Efficieny is usually calculated as, $\dfrac{\text{InfoFrame Transmit Time}}{\text{TotalTime}}$

Efficiency $=\frac{\text{InfoFrame Transmit Time}}{\text{InfoFrame Transmit Time
+InfoFrame Process Time+2$\times$ Prop Delay+AckFrame Transmit Time+AckFrame Process Time}}$

Reference to calculate efficiency formula:

• http://nptel.ac.in/courses/106106091/pdf/Lecture13_StopAndWaitAnalysis.pdf
• http://spinlab.wpi.edu/courses/ece230x/lec14-15.pdf

From the question it is not very clear wether frame processing time is mentioned about $\text{InfoFrame or AckFrame or Combined}.$ It is also explicitly not mentioned wether to consider Frame Processing time for $\text{ACK}$ or not. Thus, following are the different inferences that could be made from the question -

1. As Size of InfoFrame $(1980-2000 \;\text{Bytes})$ is very large as compared to AckFrame $(20\;\text{Bytes})$ one could assume the given processing time is for InfoFrame and processing time for $\text{AckFrame}$ is neglible. The processing time does depend on size of frame for various parameters one of them is checksum calculation.
   Check the below reference for more details -
    http://rp-www.cs.usyd.edu.au/~suparerk/Research/Doc/Stop-and-Wait_Simulation.pdf
2. It is also mentioned in the question that there are no trasmission errors. One can also think as an hint that since frames are successfully transmitted there is no need for $\text{ACK}$ processing at sender Side
3. Considering frame processing time given is combined both $\text{ACK+Info Frame}$
4. Considering frame processing time individually and which is the Ans in Official key ( 86.5 - 87.5 ) 
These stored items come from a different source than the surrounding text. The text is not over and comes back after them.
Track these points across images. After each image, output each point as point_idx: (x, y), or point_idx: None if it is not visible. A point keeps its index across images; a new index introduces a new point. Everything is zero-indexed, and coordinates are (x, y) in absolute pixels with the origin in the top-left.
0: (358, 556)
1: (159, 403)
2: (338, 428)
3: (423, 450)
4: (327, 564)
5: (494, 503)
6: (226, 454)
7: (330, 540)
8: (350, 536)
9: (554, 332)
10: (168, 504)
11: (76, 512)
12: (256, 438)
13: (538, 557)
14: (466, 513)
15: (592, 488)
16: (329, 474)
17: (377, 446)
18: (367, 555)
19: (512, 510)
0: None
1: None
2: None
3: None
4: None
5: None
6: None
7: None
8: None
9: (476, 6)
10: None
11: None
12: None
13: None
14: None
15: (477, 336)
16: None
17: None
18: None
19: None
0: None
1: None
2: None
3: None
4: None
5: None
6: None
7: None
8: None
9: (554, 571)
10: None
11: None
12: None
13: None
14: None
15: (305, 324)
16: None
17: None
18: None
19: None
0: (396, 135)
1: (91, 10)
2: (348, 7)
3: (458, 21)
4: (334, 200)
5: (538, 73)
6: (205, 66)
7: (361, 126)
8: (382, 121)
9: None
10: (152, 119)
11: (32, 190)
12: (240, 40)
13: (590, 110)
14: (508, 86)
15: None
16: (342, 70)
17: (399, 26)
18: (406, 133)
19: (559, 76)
The below answers could be due to cases $1,2,3 -$
No. of Bytes in the Information frame  $= 1980\;\text{Bytes}$
(Not very clear from question whether it implies total bytes or data bytes )

No of OverHead Bytes $=20\; \text{Bytes}$

Assuming they have explicitly mentioned Overhead bytes -

Total Frame Size $=\text{No of Bytes in the Information frame + No of OverHead Bytes = 2000 B}$

InfoTransmission Time $=\dfrac{\text{InfoFrame Size}}{\text{Bandwidth}}$

$=\dfrac{2000\times 8}{1\times 10^6} = 16\;\text{ms}$

AckTransmissionTime $=\dfrac{20 \times 8}{1 \times 10^6}=0.16\;\text{ms}$

Efficiency $=\dfrac{16}{16+ 2\times 0.75 + 0.25 + 0.16}$

                 $=89.34\%$  ( After round-off )

Assuming bytes in information includes Overhead bytes -

InfoFrameTranmission Time $=15.84$

Efficiency = 89.23 % 

Range could be 87.5 - 89.34

Reference to the similar questions:

• https://gateoverflow.in/43981/isro-2013-41
• https://gateoverflow.in/39696/gate-2016-1-55

More Efficiency Concept Reference:

• http://nptel.ac.in/courses/Webcourse-contents/IIT%20Kharagpur/Computer%20networks/pdf/M3L3.pdf

Comments

what was the answer in the official key?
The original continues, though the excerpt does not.